Commercially available (OTC) sleep aids, sedative antiallergic drugs, vitamin E, thyroid supplements,
And vitamin B12 supplement by injection).
16. Patients who have discontinued cholinesterase inhibitors, memantine, cognitive enhancers, or drugs that potentially affect cognition within 60 days prior to screening.
17. 30 days prior to screening of experimental drug therapy (compound) or appliance for AD, or any other investigational drug therapy or appliance for indicators other than treatment of AD,
Or use within the 5 half-life of the use of such medication, whichever is longer.
18. Any prior experimental treatment with AN1792, AAB-001, ACC-001, or other experimental immunotherapy or vaccine for AD.
19. Optional pre-treatment with biological products other than those mentioned in # 18 for the treatment of AD within the last 3 years.
20. Patients who donated blood (regular blood donation) within 90 days before screening.
21. Any known hypersensitivity to any excipients included in the study drug formulation.
22. Presence of pacemakers, aneurysm clips, prosthetic heart valves, ear implants, eyes, skin, or foreign metal pieces in the body that may be contraindicated in brain MRI scans.
Body weight greater than 23.120 kg (264 lb).
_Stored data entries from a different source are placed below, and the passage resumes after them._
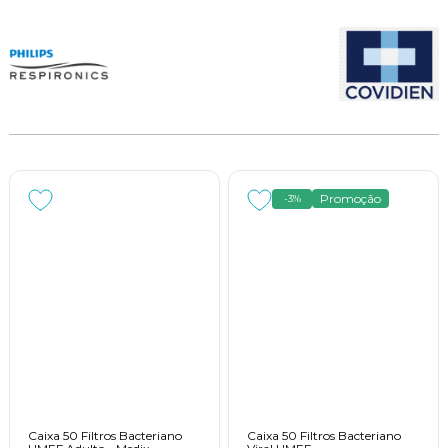
Promoção
-3%
Caixa 50 Filtros Bacteriano
Caixa 50 Filtros Bacteriano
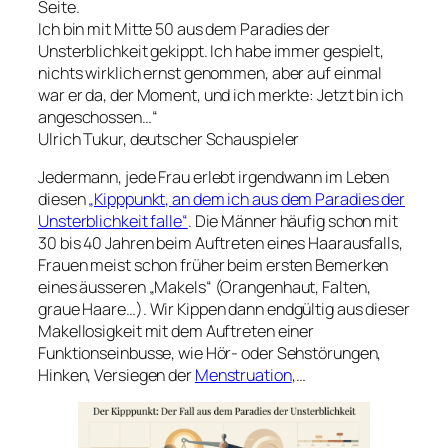
Seite.
Ich bin mit Mitte 50 aus dem Paradies der
Unsterblichkeit gekippt. Ich habe immer gespielt,
nichts wirklich ernst genommen, aber auf einmal
war er da, der Moment, und ich merkte: Jetzt bin ich
angeschossen…“
Ulrich Tukur, deutscher Schauspieler
Jedermann, jede Frau erlebt irgendwann im Leben
diesen
„Kipppunkt, an dem ich aus dem Paradies der
Unsterblichkeit falle“
.
Die Männer häufig schon mit
30 bis 40 Jahren beim Auftreten eines Haarausfalls,
Frauen meist schon früher beim ersten Bemerken
eines äusseren „Makels“ (Orangenhaut, Falten,
graue Haare…). Wir Kippen dann endgültig aus dieser
Makellosigkeit mit dem Auftreten einer
Funktionseinbusse, wie Hör- oder Sehstörungen,
Hinken, Versiegen der
Menstruation
,…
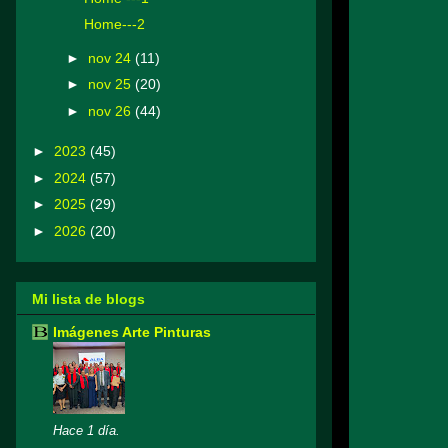
Home---2
►
nov 24
(11)
►
nov 25
(20)
►
nov 26
(44)
►
2023
(45)
►
2024
(57)
►
2025
(29)
►
2026
(20)
Mi lista de blogs
Imágenes Arte Pinturas
Hace 1 día.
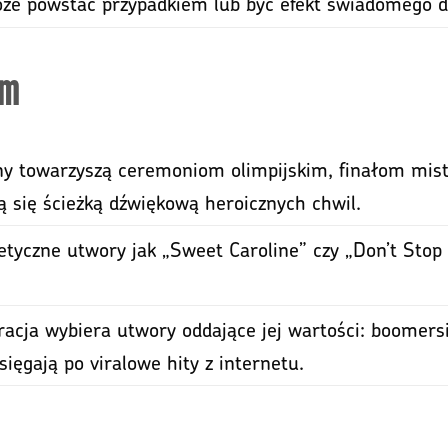
 powstać przypadkiem lub być efekt świadomego dzi
ym
 towarzyszą ceremoniom olimpijskim, finałom mist
ą się ścieżką dźwiękową heroicznych chwil.
tyczne utwory jak „Sweet Caroline” czy „Don’t Stop
acja wybiera utwory oddające jej wartości: boomersi
sięgają po viralowe hity z internetu.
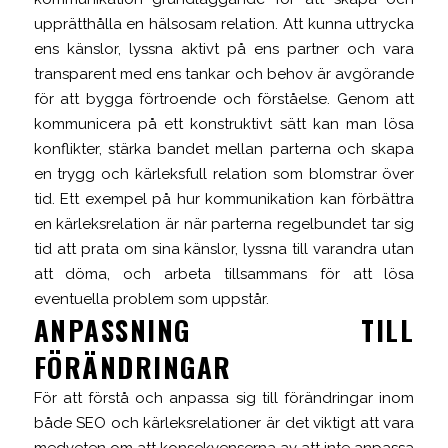
upprätthålla en hälsosam relation. Att kunna uttrycka
ens känslor, lyssna aktivt på ens partner och vara
transparent med ens tankar och behov är avgörande
för att bygga förtroende och förståelse. Genom att
kommunicera på ett konstruktivt sätt kan man lösa
konflikter, stärka bandet mellan parterna och skapa
en trygg och kärleksfull relation som blomstrar över
tid. Ett exempel på hur kommunikation kan förbättra
en kärleksrelation är när parterna regelbundet tar sig
tid att prata om sina känslor, lyssna till varandra utan
att döma, och arbeta tillsammans för att lösa
eventuella problem som uppstår.
ANPASSNING TILL
FÖRÄNDRINGAR
För att förstå och anpassa sig till förändringar inom
både SEO och kärleksrelationer är det viktigt att vara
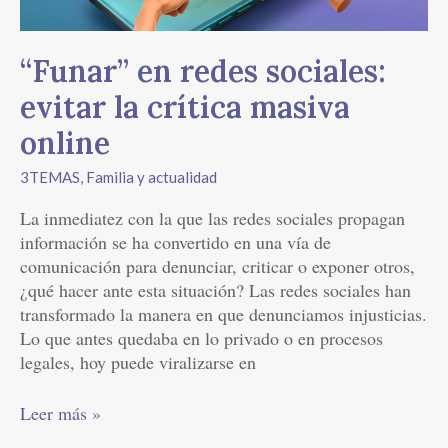
online
“Funar” en redes sociales:
evitar la crítica masiva
online
3TEMAS
,
Familia y actualidad
La inmediatez con la que las redes sociales propagan
información se ha convertido en una vía de
comunicación para denunciar, criticar o exponer otros,
¿qué hacer ante esta situación? Las redes sociales han
transformado la manera en que denunciamos injusticias.
Lo que antes quedaba en lo privado o en procesos
legales, hoy puede viralizarse en
Leer más »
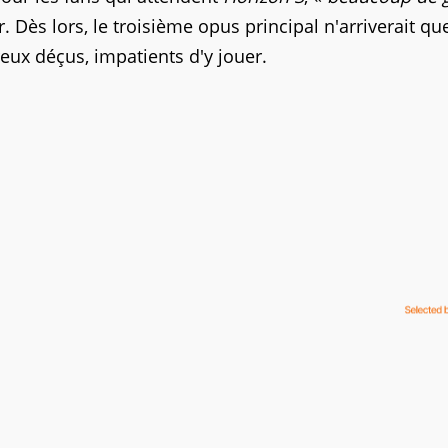
. Dès lors, le troisième opus principal n'arriverait qu
reux déçus, impatients d'y jouer.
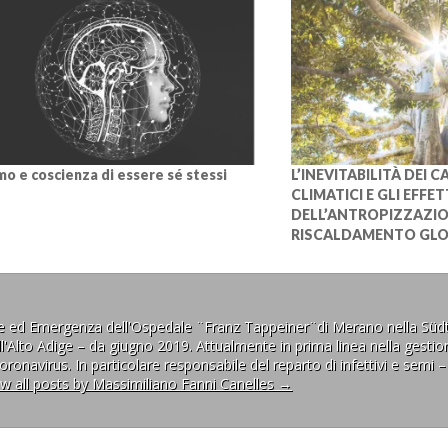
mo e coscienza di essere sé stessi
L’INEVITABILITÀ DEI 
CLIMATICI E GLI EFFET
DELL’ANTROPIZZAZIO
RISCALDAMENTO GLO
ne ed Emergenza dell'Ospedale ¨Franz Tappeiner¨di Merano nella Südt
l'Alto Adige – da giugno 2019. Attualmente in prima linea nella gestion
ronavirus. In particolare responsabile del reparto di infettivi e semi –
ew all posts by Massimiliano Fanni Canelles
→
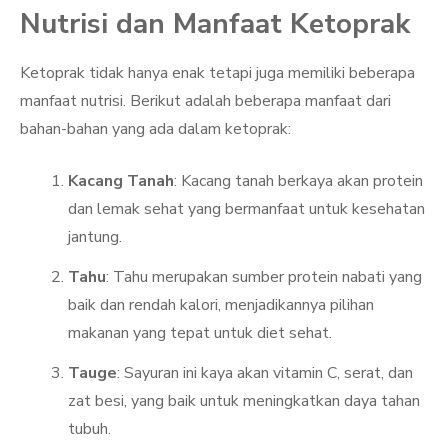
Nutrisi dan Manfaat Ketoprak
Ketoprak tidak hanya enak tetapi juga memiliki beberapa
manfaat nutrisi. Berikut adalah beberapa manfaat dari
bahan-bahan yang ada dalam ketoprak:
Kacang Tanah
: Kacang tanah berkaya akan protein
dan lemak sehat yang bermanfaat untuk kesehatan
jantung.
Tahu
: Tahu merupakan sumber protein nabati yang
baik dan rendah kalori, menjadikannya pilihan
makanan yang tepat untuk diet sehat.
Tauge
: Sayuran ini kaya akan vitamin C, serat, dan
zat besi, yang baik untuk meningkatkan daya tahan
tubuh.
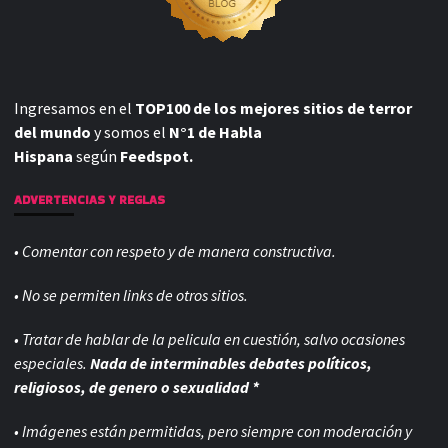
Ingresamos en el
TOP100 de los mejores sitios de terror
del mundo
y somos el
N°1 de Habla
Hispana
según
Feedspot.
ADVERTENCIAS Y REGLAS
• Comentar con respeto y de manera constructiva.
• No se permiten links de otros sitios.
• Tratar de hablar de la pelicula en cuestión, salvo ocasiones
especiales.
Nada de interminables debates políticos,
religiosos, de genero o sexualidad *
• Imágenes están permitidas, pero siempre con
moderación y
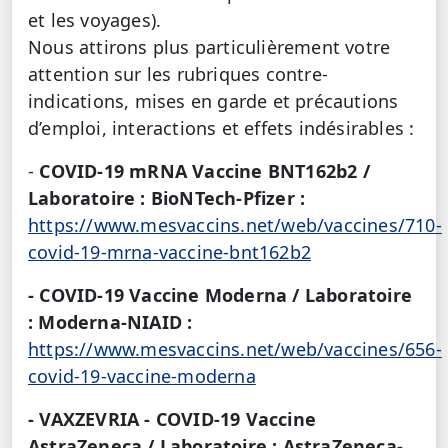
et les voyages).
Nous attirons plus particulièrement votre
attention sur
les rubriques contre-
indications, mises en garde et précautions
d’emploi, interactions et effets indésirables :
-
COVID-19 mRNA Vaccine BNT162b2 /
Laboratoire : BioNTech-Pfizer :
https://www.mesvaccins.net/web/vaccines/710-
covid-19-mrna-vaccine-bnt162b2
- COVID-19 Vaccine Moderna / Laboratoire
: Moderna-NIAID :
https://www.mesvaccins.net/web/vaccines/656-
covid-19-vaccine-moderna
- VAXZEVRIA - COVID-19 Vaccine
AstraZeneca / Laboratoire : AstraZeneca-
Results: 30 patients with 0.5 mg / kg (6 active, 2 placebo), 1
. Bapineuzumab was administered at doses of 5 mg / kg (6 active, 2 placebo) and 5 mg / kg (10 active, 4 placebo). 5 mg / kg 3
/ 10 patients with MRI mainly due to high signal abnormalities in FLAIR sequence
Abnormalities occurred and the study did not continue beyond that dose. In two patients, these abnormalities were seen in regular surveillance scans without clinical symptoms, while the third patient experienced increased confusion. MRI FLAIR abnormalities resolved in 12 weeks after administration in all three cases. As part of the safety assessment, the MMSE is baseline, week 4,
Conducted at 6 weeks, 6 months and 1 year. FIG. 2 shows the average MMSE change from baseline. Figure 3 shows the change from baseline MMSE by cohort at 4 months. At 16 weeks, the pre-designated main time point for the analysis, treatment differences compared to placebo favored treatment groups at a dose of 0.5 mg / kg (2.0 treatment vs. placebo difference). , P = .152), statistical significance was reached at a dose of 1.5 mg / kg (2.5 treatment vs. placebo difference, p = 0.047). There was no significant difference in MMSE changes compared to placebo for the 5.0 mg / kg group. FIG. 4 shows the mean, median and standard deviation of MMSE change from baseline at 4 months. FIG. 5 shows the statistical test results of MMSE change from baseline at 4 months. No correlation was found between MRI FLAIR abnormalities and differences in MMSE changes.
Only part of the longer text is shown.